On Wednesday, Albares delivered a diplomatic note (the highest-ranking formal protest document) to the Israeli Foreign Minister, Gideon Saar, demanding the immediate release of the Spanish activists, “illegally detained in international waters (specifically, near Cyprus), where no Israeli agent has any jurisdiction.”
He also urgently summoned the Israeli chargé d’affaires in Madrid, Dana Erlich, to convey his condemnation of the release of a monstrous, inhumane, and disgraceful video showing members of the Global Sumud Flotilla, including the Spanish, being treated unjustly and humiliatingly by Itamar Ben Gvir. Gideon Saar himself described the release of the video as shameful.
Regarding the possibility that Spain might propose European sanctions against this Israeli minister during the upcoming informal meeting of foreign ministers (in the Gymnich format), to be held in Cyprus on May 27 and 28, Albares noted that Spain has already applied similar measures at the national level against Itamar Ben Gvir and the Israeli Finance Minister, the far-right Bezalel Smotrich, who have been banned from entering Spain for many months.
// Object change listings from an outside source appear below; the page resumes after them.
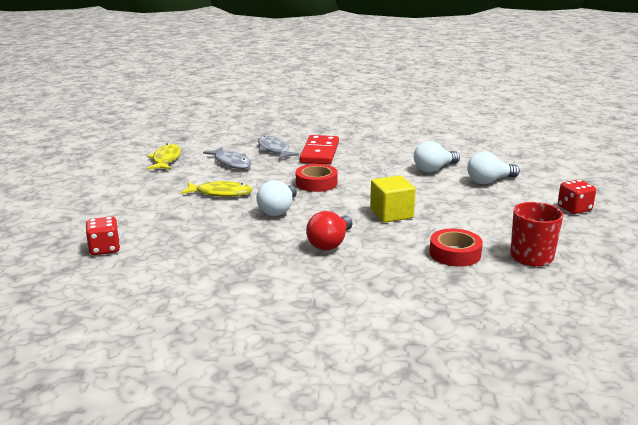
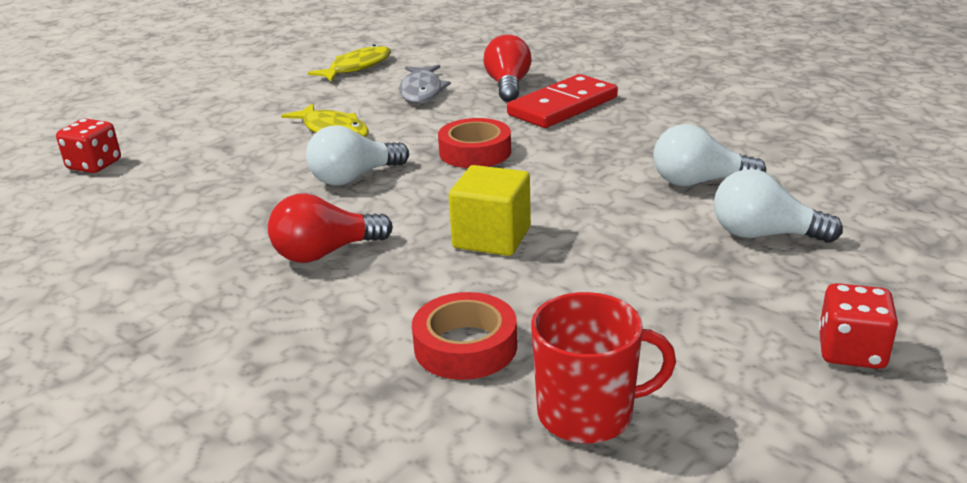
camera: 40 degrees right, 5 degrees up
(274, 150) = (508, 86): grey fish -> red light bulb

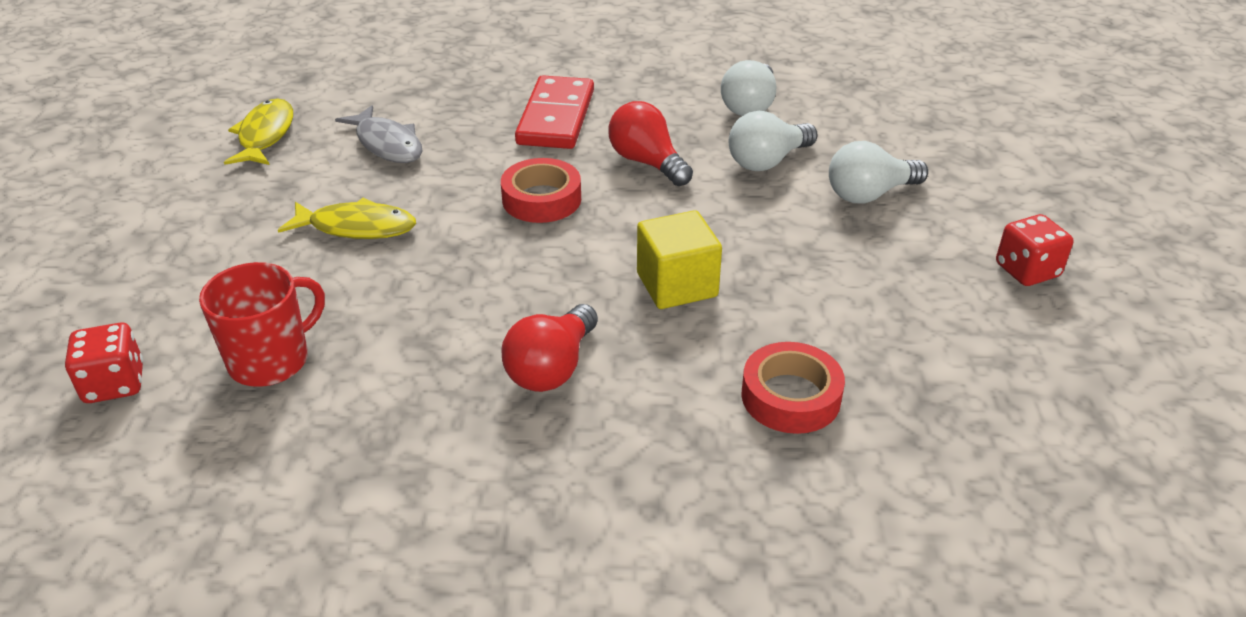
camera: 40 degrees left, 10 degrees up
(354, 178) = (461, 274): white light bulb -> white light bulb (750, 106)
(508, 86) = (471, 109): red light bulb -> red light bulb (647, 162)
(588, 414) = (940, 405): red mug -> red mug (271, 360)

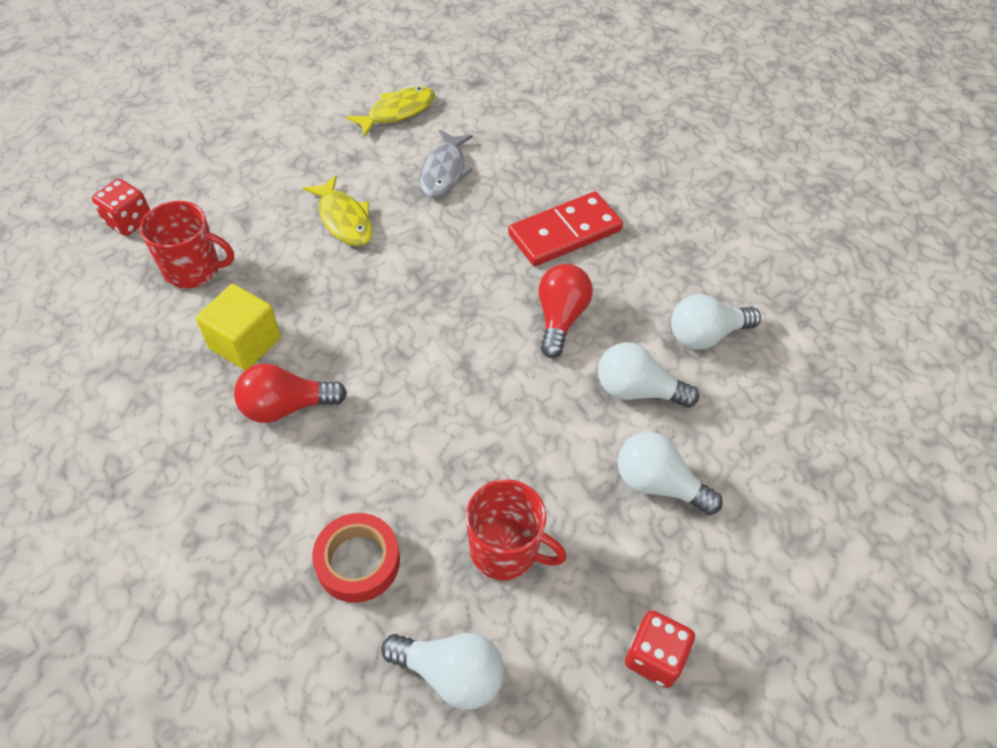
camera: 50 degrees right, 15 degrees up
(541, 199) = (458, 288): red tape -> none
(677, 285) = (428, 423): yellow cube -> yellow cube (245, 343)
(860, 301) = (505, 550): none -> red mug
(959, 389) = (451, 673): none -> white light bulb

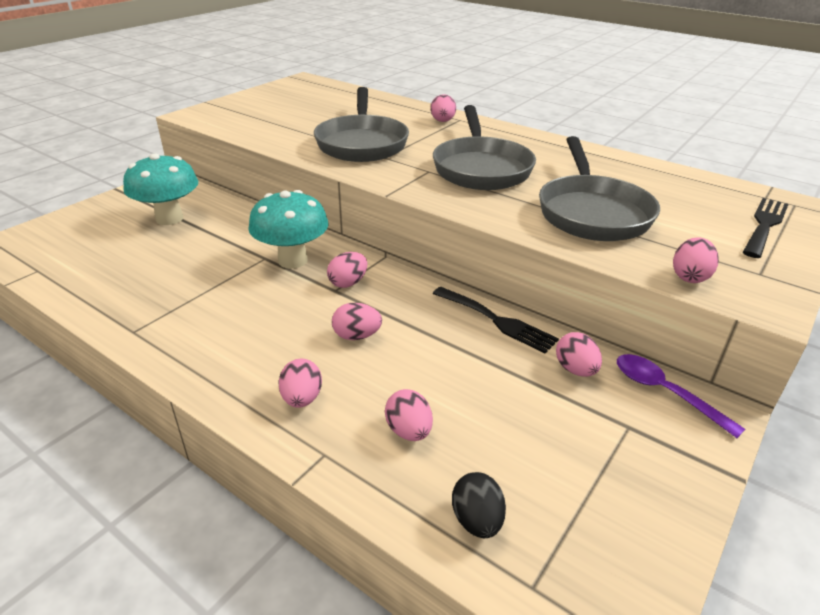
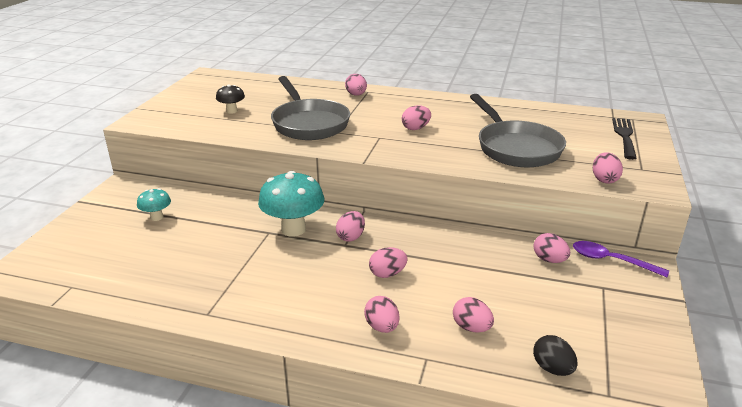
camera: 20 degrees left, 5 degrees down
(169, 218) = (157, 217): turquoise mushroom -> turquoise mushroom, size x0.52
(293, 118) = (232, 111): none -> black mushroom
(481, 168) = (416, 128): grey pan -> pink egg
(497, 321) = (477, 240): black fork -> none

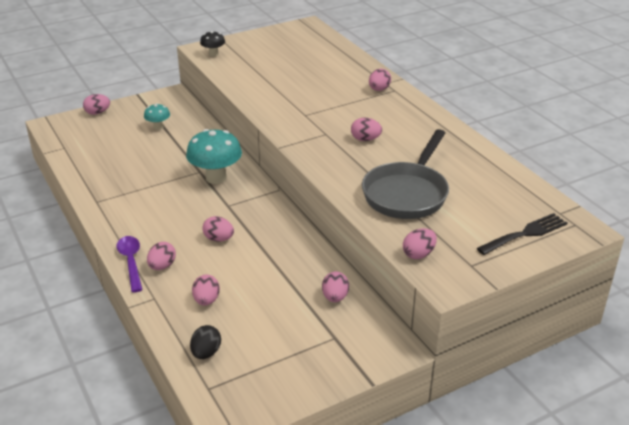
camera: 45 degrees right, 5 degrees up
(232, 111) = (269, 65): black mushroom -> black mushroom (213, 54)
(309, 123) = (299, 99): grey pan -> none
(351, 237) = (239, 203): pink egg -> pink egg (97, 113)
(611, 261) = (378, 327): purple spoon -> purple spoon (131, 262)

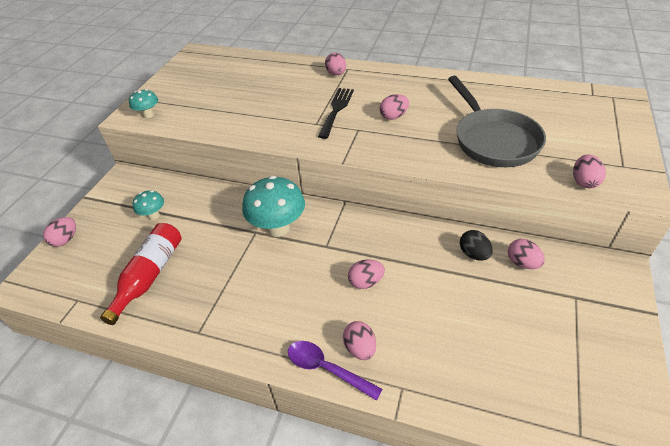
camera: 40 degrees left, 10 degrees up
(112, 158) = (149, 275): none -> red bottle
(206, 300) = (445, 349): pink egg -> none
(206, 353) = (524, 401): black egg -> black egg (474, 254)
(213, 54) = (148, 115): black mushroom -> turquoise mushroom
(525, 234) = (604, 121): black fork -> black fork (336, 110)

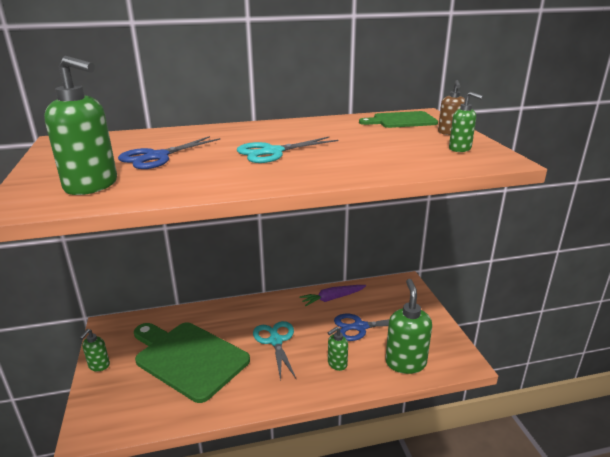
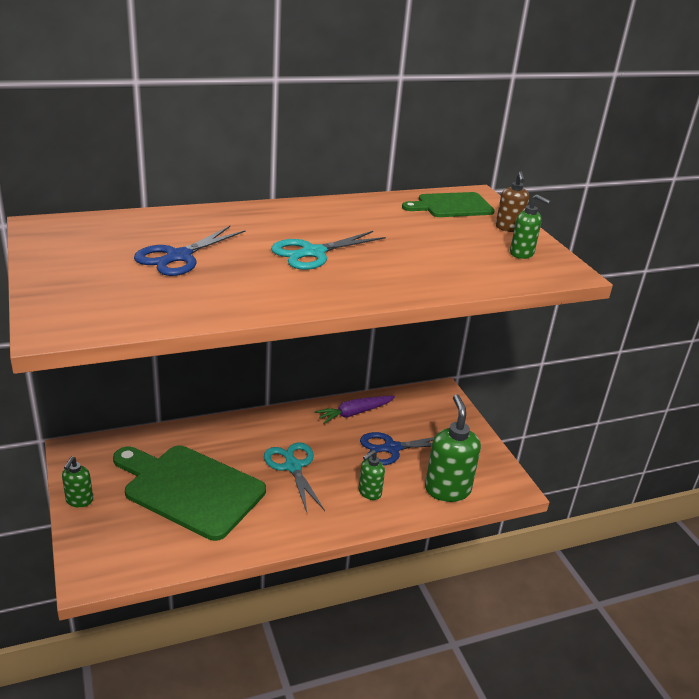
camera: 10 degrees left, 5 degrees up
(92, 186) = (123, 299): green soap dispenser -> none

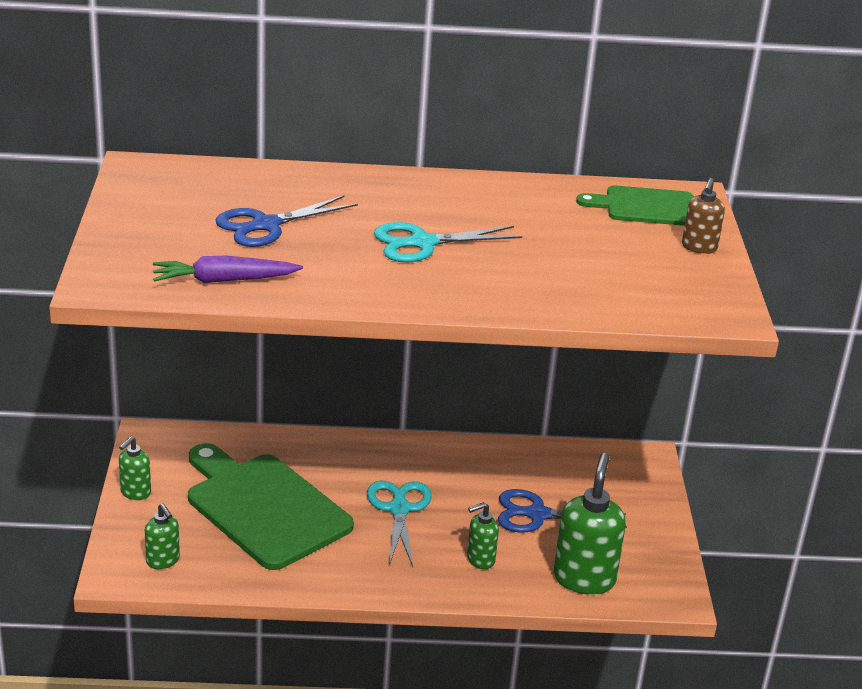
camera: 20 degrees right, 0 degrees up
(354, 413) = (511, 462): purple carrot -> purple carrot (224, 280)
(522, 254) = (688, 283): green soap dispenser -> green soap dispenser (163, 561)

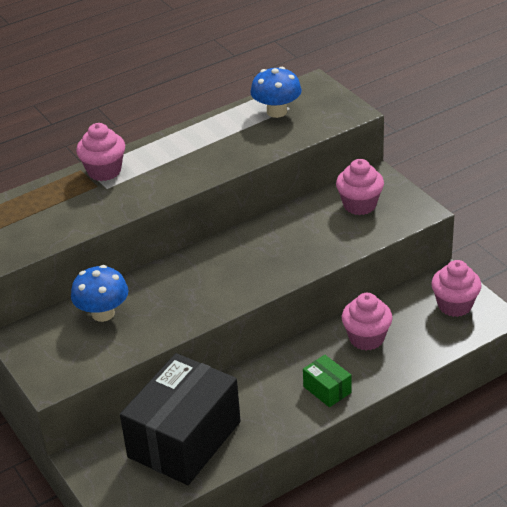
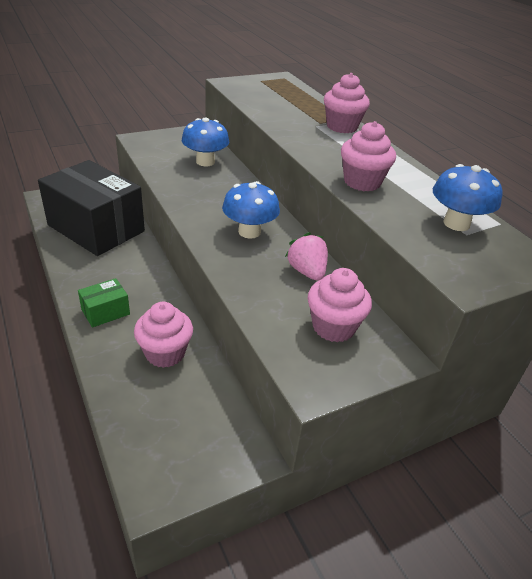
camera: 90 degrees right, 0 degrees up
(244, 261) = (249, 232): none -> blue mushroom
(295, 222) = (307, 271): none -> pink strawberry
(454, 305) = (191, 450): pink cupcake -> pink cupcake (362, 182)

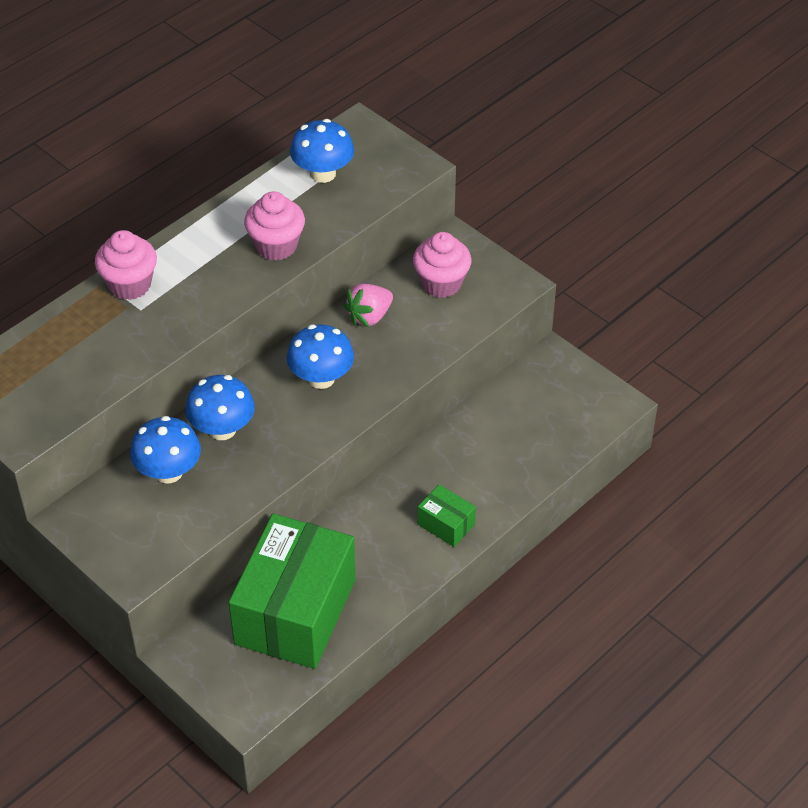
camera: 105 degrees left, 10 degrees up
(96, 228) = (295, 611): black box -> green box
(165, 353) = (476, 451): pink cupcake -> none
(227, 184) = (222, 429): none -> blue mushroom

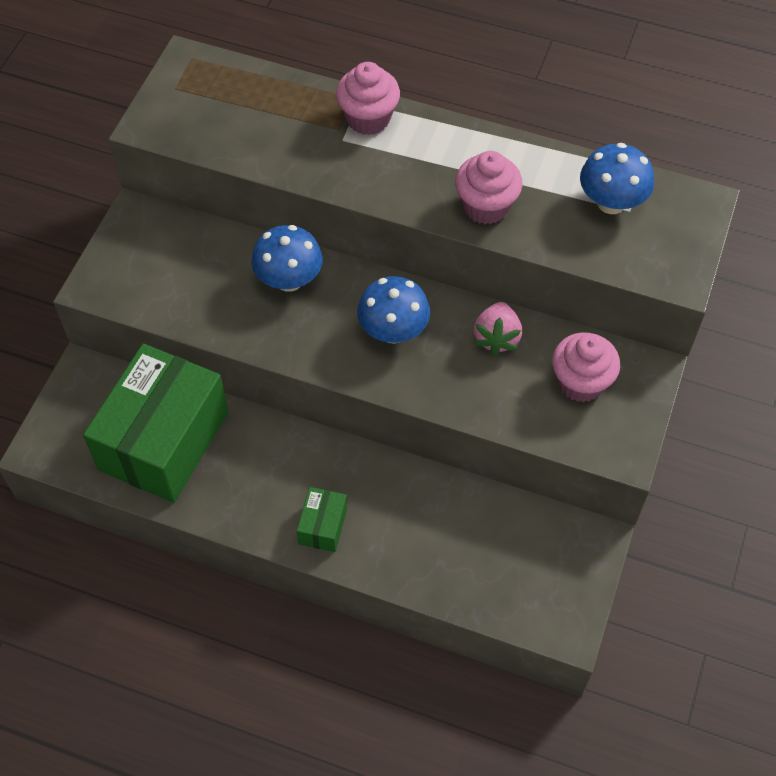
camera: 65 degrees right, 10 degrees up
(168, 472) = (219, 261): blue mushroom -> none
(295, 611) = (164, 440): green box -> green box turned 60 degrees counterclockwise
(369, 316) = (496, 338): pink strawberry -> pink strawberry turned 105 degrees counterclockwise

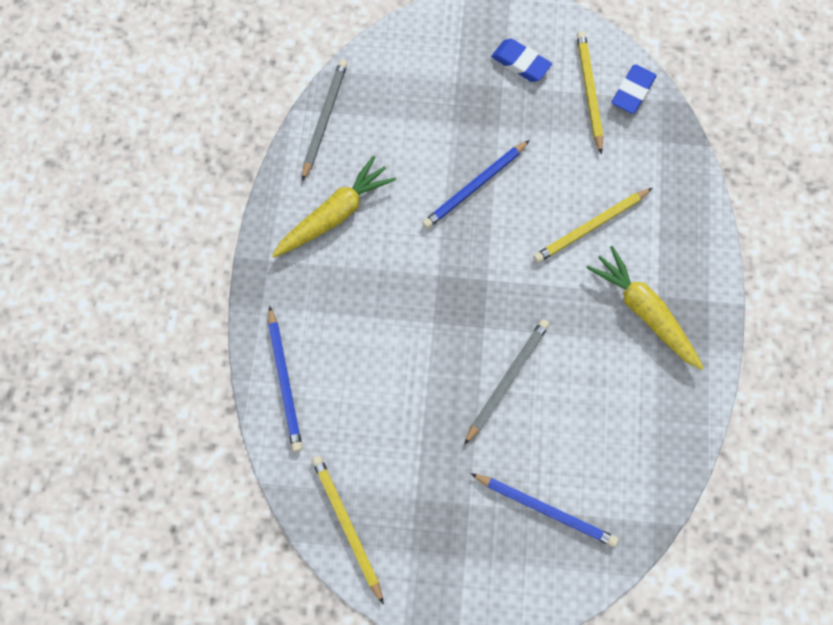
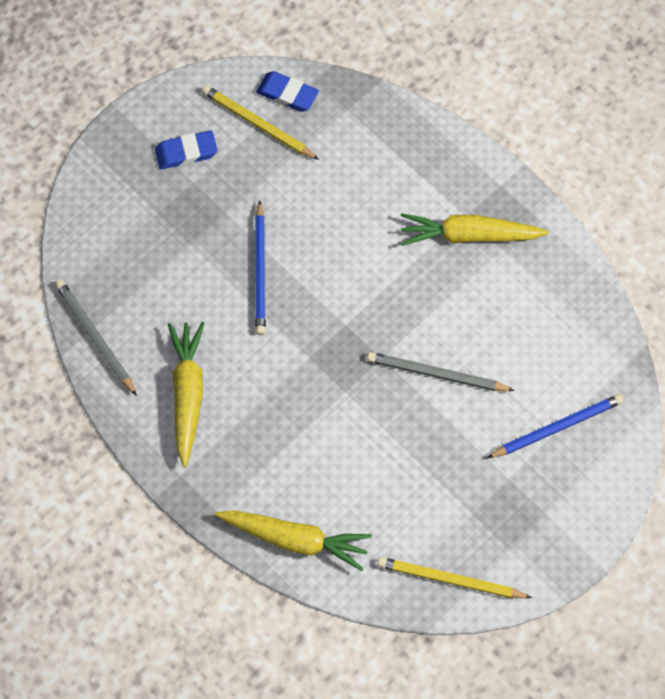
camera: 50 degrees left, 5 degrees down
(285, 381) = (295, 539): blue pencil -> yellow carrot
(507, 379) = (436, 374): grey pencil -> grey pencil turned 60 degrees counterclockwise
(591, 227) = (370, 216): yellow pencil -> none
(632, 91) = (287, 94): blue eraser -> blue eraser turned 45 degrees counterclockwise

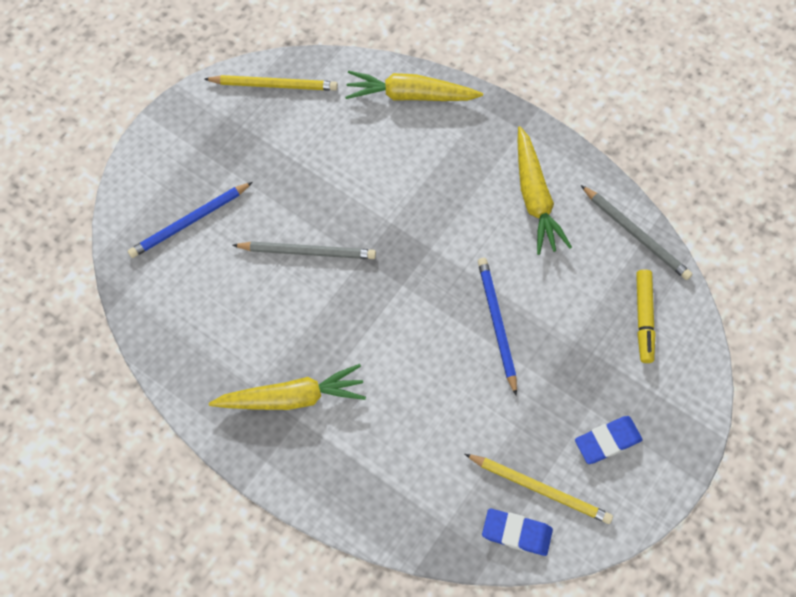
camera: 170 degrees right, 0 degrees up
(116, 253) = (643, 318): none -> yellow marker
However, he expressed confidence in securing similar sanctions at the EU level, a measure which, he noted, requires unanimity. “I believe that, now that we have seen the brutality of that video and the sensitivity it has raised, not only in Spain, where it was already present, but practically in every country in Europe, we will be able to move forward,” he stated. “I was just speaking with my Polish and Italian colleagues while waiting for my turn with the press, and we were discussing it,” he added.